--- Übungstext ---
Neapel (TidPress) – Neapel besitzt auch einen dunklen, geheimnisvollen Unterleib, einen Bauch, der von seinem Ursprung in der griechisch-römischen Antike erzählt. Neapel verwirrt einen jedoch ebenso durch plötzlichen Einbruch von Licht, durch Perspektiven, die sich blau zum Meer hin öffnen. Ähnlich den Umschwüngen des Wetters, die jeweils die Stimmung verändern, ist die Hafenstadt in unsteter Bewegung, gewunden wie ihr Golf. Neapel ist offen am Horizont, aber verschlossen in seinen engen Gassen voll wimmelnden Lebens.

Chiesa dell’Annunziata

Ein Rundgang in diesen hell-dunklen Elementen muss unbedingt an der Kapelle des Principe di San Severo beginnen. Dieser Alchimist und Freimaurer, ein Mensch des 18. Jahrhunderts mit einer erlesenen Bildung, hinterließ in seiner Kapelle eine Summe esoterischen Initiationswissens, das mit der Entzifferung von Visionen und Symbolen verknüpft ist und noch heute die Augen der Besucher in Erstaunen versetzt.
Die einzelnen Werke sprechen mit ungewohnter Ausdruckskraft, so der „Cristo Velato“ (Verhüllter Christus) von Sanmartino, eine Grablegung mitten im Innenraum, die eine so fragile Drapierung aufweist, dass sie die Grenzen der Materie zu überwinden scheint. Auch die Statue der „Pudicizia Velata“ (Verhüllte Schamhaftigkeit) und des „Disinganno“ (Desillusion) leben vom Gegensatz zwischen dem Volumen des Marmors und Bedeckung der Figuren: ein feiner Schleier bei der ersten, ein Netz bei der zweiten.

--- Übungsdaten ---

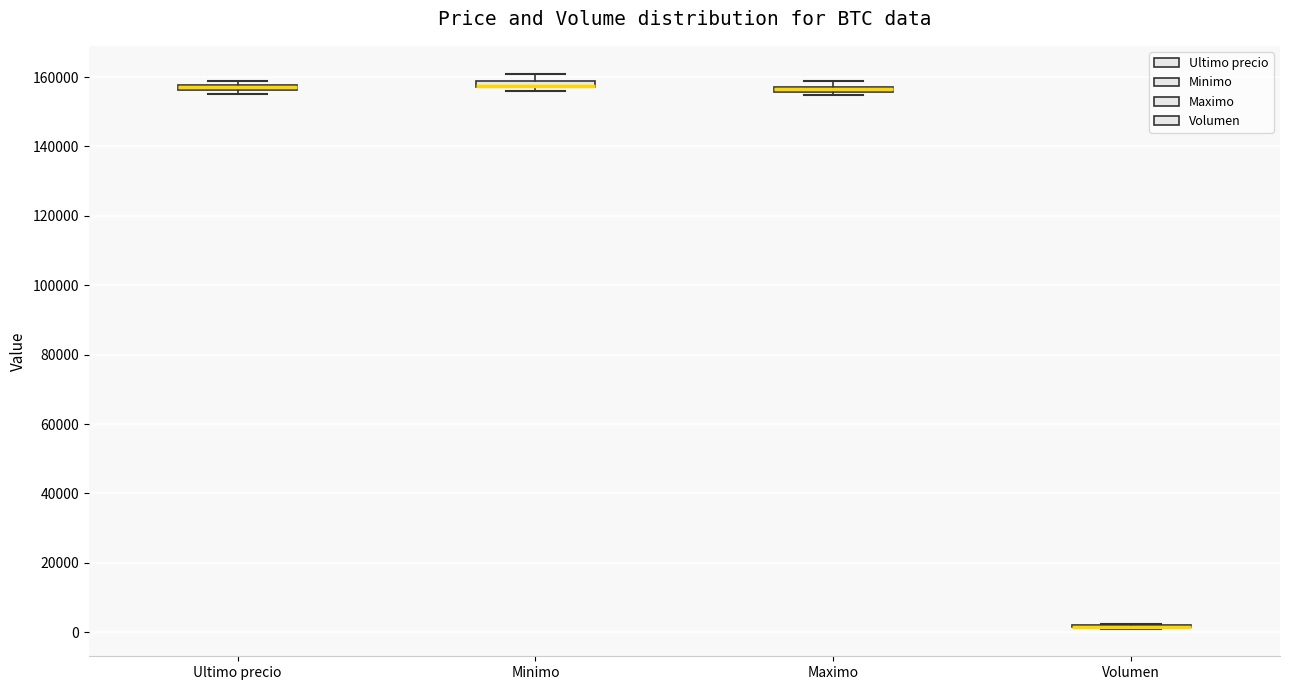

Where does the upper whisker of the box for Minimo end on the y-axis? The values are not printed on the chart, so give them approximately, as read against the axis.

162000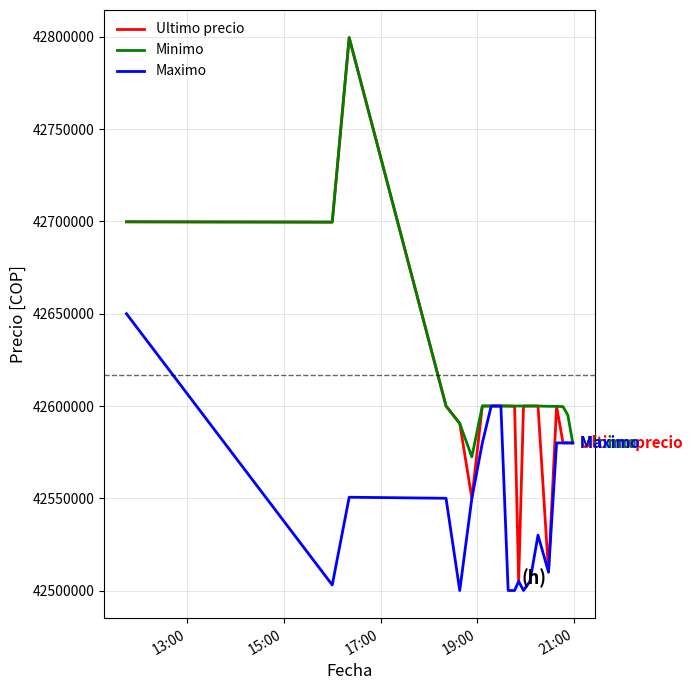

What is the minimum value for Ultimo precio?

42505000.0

--- Aufgaben bearbeiten ---
1. Beantworten Sie anhand des Textes über Neapel die folgenden Fragen:
(a) Wo muss ein Rundgang in diesen hell-dunklen Elementen beginnen?
(b) Von wem stammt der „Cristo Velato“?
(c) Was bedeckt die Figur des „Disinganno“?
2. Prüfen Sie, ob die folgenden Aussagen mit dem Text über Neapel übereinstimmen:
(a) Der Principe di San Severo war ein Mensch des 17. Jahrhunderts.
(b) Neapel ist offen am Horizont.
(c) Die „Pudicizia Velata“ ist von einem feinen Schleier bedeckt.
3. Führen Sie den Text über Neapel im Anschluss an seinen letzten Satz weiter.

--- Lösungen ---
1.
(a) An der Kapelle des Principe di San Severo.
(b) Von Sanmartino.
(c) Ein Netz.

2.
(a) Nein: „ein Mensch des 18. Jahrhunderts“
(b) Ja: „Neapel ist offen am Horizont“
(c) Ja: „ein feiner Schleier bei der ersten“

3.
Zurück auf der Straße setzen wir unsere Exkursion fort. Von einem typisch neapolitanischen „basso“ (ärmliche Erdgeschosswohnung) aus gelangt man zu den Resten des griechisch-römischen Theaters. Zunächst erreicht man jedoch die augenfällige Gewöhnlichkeit des Alltags, von dem die erhaltene Einrichtung eines Hauses aus antiker Zeit zeugt. Einige klug beleuchtete Gänge führen uns dazu, sich die Größe dieses Theaters vorzustellen. Zu seiner Zeit war es so bedeutend, dass Kaiser Nero beschloss, hier erfolgreich seine (Kunst-)Werke zu präsentieren.

Eine parallele Unterwelt erstreckt sich demnach unter der parthenopeischen (napoletanischen) Stadt. Die Welt unter der Erde ist ausgehöhlt und nährt Legenden über eine Stadt, die in der Art eines Schweizer Käses unendlich untertunnelt ist. Wer sich für das Neapel unter der Erde interessiert, weiß, dass die Stadt seit der Antike bis 1885 (dem Jahr der Einweihung der verrohrten Wasserleitung, die noch immer in Betrieb ist) von drei Aquädukten bedient wurde: dem „Augusteo“ (Claudio), dem „Bolla“ und dem „Carmignano“. Wir gehen zum „Bolla“ hinunter, einem Bauwerk aus Gängen und Zisternen, das für mehr als ein Jahrtausend Lieferant der Wasserzufuhr war. Es ist wichtig, daran zu erinnern, dass ein Aquädukt mit offenem Wasserspiegel (wie der Bolla), im Unterschied zu einem, der auf Druckverhältnissen beruht, das Wasser nicht unmittelbar ins Haus führte, sondern zu in den Höfen befindlichen Brunnen, die bisweilen in das Gebäude selbst integriert waren.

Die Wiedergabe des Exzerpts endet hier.